There was no argument from the president, however. "In practice, a living Constitution means whatever these activists want it to mean," Bush said. "They forgot that our Constitution lives because we respect it enough to adhere to its words."

Such a view is the group's "mission," Calabresi said, and he and Leo point out that the group does not bring lawsuits, lobby, take positions or endorse nominees. But some of the society's most prominent members are part of a growing network of conservative legal groups that do all those things. And Leo took a leave from the group to work with the White House on judicial nominees.

Sen. Richard J. Durbin (D-Ill.) has been a particular critic of the society, saying that for the Bush administration, knowing the "secret handshake" is the most important qualification a judicial hopeful can have.
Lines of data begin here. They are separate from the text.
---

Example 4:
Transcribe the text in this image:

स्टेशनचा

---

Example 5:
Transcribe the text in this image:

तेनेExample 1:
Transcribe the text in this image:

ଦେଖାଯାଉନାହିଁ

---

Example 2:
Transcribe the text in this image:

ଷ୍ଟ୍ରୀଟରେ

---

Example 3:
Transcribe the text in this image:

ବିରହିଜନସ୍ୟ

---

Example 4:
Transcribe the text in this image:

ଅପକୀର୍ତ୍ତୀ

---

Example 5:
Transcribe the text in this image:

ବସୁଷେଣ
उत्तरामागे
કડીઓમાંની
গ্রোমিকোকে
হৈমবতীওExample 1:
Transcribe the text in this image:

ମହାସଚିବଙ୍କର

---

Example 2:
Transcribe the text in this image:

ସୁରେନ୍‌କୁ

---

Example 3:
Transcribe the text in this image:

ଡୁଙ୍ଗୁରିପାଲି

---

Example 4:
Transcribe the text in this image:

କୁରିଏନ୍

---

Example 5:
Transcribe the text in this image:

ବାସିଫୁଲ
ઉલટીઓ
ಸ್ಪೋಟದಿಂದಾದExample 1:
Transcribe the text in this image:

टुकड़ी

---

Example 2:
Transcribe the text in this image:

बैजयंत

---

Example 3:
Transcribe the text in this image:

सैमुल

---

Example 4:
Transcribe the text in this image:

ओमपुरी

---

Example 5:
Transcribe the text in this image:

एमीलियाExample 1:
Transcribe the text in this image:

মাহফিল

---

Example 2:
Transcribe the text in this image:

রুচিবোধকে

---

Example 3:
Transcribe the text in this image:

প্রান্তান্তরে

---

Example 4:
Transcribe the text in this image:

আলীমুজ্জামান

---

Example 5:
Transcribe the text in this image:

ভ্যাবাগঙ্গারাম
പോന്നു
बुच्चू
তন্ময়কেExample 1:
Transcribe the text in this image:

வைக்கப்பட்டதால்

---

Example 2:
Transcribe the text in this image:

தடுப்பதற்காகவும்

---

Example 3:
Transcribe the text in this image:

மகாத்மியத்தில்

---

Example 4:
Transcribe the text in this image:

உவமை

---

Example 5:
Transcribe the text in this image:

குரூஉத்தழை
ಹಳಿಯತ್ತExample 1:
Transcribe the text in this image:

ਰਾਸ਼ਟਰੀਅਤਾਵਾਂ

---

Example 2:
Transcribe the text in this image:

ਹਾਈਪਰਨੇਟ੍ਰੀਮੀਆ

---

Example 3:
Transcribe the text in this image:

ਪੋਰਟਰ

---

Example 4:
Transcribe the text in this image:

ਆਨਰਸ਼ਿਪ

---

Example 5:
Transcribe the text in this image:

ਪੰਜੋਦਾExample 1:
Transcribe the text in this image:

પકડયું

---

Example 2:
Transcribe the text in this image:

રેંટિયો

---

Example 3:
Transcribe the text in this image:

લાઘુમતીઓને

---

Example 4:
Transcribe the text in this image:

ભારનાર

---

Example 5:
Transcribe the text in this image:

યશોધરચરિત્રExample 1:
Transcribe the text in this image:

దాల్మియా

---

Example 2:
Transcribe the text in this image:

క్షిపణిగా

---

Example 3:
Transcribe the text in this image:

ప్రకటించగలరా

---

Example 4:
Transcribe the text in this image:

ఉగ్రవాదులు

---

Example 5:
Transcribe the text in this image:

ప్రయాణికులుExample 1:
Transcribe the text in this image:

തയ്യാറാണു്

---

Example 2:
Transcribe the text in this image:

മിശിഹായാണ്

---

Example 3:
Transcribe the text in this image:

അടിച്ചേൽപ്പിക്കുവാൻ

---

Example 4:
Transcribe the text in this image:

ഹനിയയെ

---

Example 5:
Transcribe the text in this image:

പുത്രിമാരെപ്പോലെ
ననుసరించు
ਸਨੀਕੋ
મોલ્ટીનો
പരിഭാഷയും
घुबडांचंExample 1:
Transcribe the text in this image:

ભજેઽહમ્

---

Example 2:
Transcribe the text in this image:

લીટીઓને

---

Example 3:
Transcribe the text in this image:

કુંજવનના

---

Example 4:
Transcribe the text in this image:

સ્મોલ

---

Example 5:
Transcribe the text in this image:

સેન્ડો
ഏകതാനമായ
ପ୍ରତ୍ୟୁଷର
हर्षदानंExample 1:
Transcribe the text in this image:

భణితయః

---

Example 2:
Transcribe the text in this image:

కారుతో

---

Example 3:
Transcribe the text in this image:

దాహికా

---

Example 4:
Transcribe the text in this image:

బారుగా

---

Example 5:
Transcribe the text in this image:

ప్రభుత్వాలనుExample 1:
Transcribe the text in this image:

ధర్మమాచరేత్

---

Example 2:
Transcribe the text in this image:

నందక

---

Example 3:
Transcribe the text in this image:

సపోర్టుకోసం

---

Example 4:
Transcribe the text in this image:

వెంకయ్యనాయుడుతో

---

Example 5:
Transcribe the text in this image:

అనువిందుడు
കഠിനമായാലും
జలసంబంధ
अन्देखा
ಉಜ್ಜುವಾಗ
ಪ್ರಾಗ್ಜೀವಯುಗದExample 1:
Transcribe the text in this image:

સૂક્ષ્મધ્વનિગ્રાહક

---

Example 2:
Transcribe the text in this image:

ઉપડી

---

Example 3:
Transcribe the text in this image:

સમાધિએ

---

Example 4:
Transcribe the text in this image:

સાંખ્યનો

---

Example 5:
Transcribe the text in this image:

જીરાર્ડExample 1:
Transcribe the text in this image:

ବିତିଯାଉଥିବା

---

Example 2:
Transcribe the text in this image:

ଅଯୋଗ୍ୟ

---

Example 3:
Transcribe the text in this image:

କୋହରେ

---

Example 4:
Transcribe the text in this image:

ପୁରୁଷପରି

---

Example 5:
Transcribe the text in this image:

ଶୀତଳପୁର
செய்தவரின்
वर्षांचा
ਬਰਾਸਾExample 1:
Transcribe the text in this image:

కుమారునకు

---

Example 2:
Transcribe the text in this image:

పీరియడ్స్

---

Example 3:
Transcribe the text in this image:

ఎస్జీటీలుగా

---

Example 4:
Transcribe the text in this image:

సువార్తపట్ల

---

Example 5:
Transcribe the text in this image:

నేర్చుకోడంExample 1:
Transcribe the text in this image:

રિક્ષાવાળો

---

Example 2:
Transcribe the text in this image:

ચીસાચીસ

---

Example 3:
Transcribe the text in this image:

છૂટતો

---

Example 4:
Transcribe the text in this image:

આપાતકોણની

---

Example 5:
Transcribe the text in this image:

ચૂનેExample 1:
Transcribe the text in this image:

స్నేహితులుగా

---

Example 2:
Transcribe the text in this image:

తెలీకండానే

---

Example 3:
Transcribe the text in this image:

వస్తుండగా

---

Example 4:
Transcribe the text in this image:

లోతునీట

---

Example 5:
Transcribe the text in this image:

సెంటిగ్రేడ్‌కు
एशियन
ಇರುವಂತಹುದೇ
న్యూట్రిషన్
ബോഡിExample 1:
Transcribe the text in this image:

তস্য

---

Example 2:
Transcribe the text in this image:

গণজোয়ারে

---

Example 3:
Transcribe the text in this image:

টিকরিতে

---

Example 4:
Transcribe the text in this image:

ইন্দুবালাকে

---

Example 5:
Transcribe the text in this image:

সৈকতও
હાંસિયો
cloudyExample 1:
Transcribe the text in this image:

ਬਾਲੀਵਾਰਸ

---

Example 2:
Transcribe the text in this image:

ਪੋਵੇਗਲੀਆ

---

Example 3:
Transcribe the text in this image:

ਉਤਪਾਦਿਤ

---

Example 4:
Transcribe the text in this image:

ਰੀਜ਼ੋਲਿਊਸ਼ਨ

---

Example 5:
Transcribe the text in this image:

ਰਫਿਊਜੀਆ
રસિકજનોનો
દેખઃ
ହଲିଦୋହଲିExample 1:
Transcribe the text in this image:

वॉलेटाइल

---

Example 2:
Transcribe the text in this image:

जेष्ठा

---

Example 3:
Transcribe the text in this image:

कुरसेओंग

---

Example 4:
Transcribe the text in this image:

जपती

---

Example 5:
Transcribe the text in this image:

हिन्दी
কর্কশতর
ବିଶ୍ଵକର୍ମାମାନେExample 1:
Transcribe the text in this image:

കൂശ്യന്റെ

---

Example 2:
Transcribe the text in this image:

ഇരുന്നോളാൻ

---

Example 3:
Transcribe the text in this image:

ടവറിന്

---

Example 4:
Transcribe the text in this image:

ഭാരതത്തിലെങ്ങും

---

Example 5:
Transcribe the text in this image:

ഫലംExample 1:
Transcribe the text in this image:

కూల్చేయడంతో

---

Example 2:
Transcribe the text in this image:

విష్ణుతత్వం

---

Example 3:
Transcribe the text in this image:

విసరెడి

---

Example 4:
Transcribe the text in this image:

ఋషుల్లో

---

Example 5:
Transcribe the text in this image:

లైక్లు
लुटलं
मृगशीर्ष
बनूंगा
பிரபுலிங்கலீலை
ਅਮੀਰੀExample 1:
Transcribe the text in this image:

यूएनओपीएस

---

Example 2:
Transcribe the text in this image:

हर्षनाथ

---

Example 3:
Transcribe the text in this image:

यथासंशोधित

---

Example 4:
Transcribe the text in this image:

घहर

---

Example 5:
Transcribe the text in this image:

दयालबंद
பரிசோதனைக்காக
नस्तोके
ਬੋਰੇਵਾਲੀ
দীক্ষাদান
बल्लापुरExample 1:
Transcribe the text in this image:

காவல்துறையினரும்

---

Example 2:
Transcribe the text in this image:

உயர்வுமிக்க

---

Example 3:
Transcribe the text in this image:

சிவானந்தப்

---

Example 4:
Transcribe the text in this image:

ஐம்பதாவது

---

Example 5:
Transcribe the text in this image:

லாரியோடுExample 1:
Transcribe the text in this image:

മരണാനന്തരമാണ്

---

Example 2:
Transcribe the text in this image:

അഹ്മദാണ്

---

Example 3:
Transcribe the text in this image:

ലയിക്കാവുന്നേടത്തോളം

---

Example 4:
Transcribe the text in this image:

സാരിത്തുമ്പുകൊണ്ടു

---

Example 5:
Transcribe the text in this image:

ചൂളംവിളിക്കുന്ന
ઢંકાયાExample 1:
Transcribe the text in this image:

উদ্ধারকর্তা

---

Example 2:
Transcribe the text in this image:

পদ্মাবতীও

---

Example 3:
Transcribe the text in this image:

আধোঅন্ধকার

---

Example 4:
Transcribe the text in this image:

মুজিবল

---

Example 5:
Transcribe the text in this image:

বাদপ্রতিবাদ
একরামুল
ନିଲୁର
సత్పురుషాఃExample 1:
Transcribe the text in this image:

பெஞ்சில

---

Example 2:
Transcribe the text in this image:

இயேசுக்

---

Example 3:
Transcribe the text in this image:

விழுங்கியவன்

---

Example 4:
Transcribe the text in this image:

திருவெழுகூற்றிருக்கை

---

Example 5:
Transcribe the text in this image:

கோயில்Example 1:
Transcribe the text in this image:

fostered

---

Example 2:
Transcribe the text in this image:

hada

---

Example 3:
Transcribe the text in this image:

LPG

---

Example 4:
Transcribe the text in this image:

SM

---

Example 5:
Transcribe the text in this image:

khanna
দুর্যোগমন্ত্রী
Other liberals are more than grudging admirers of the group's success. Nadine Strossen, president of the American Civil Liberties Union, said she has probably spoken at Federalist Society events more than at any other organization's except her own. She enjoys "not just preaching to the choir," she said, and finds the debates open and serious.

She said she does not understand, though, with all the group's success, why it is "still kind of whining about Yale Law School and Hillary Clinton."

Liberal law professors might still be writing the law review articles, she said, but conservatives are writing the laws.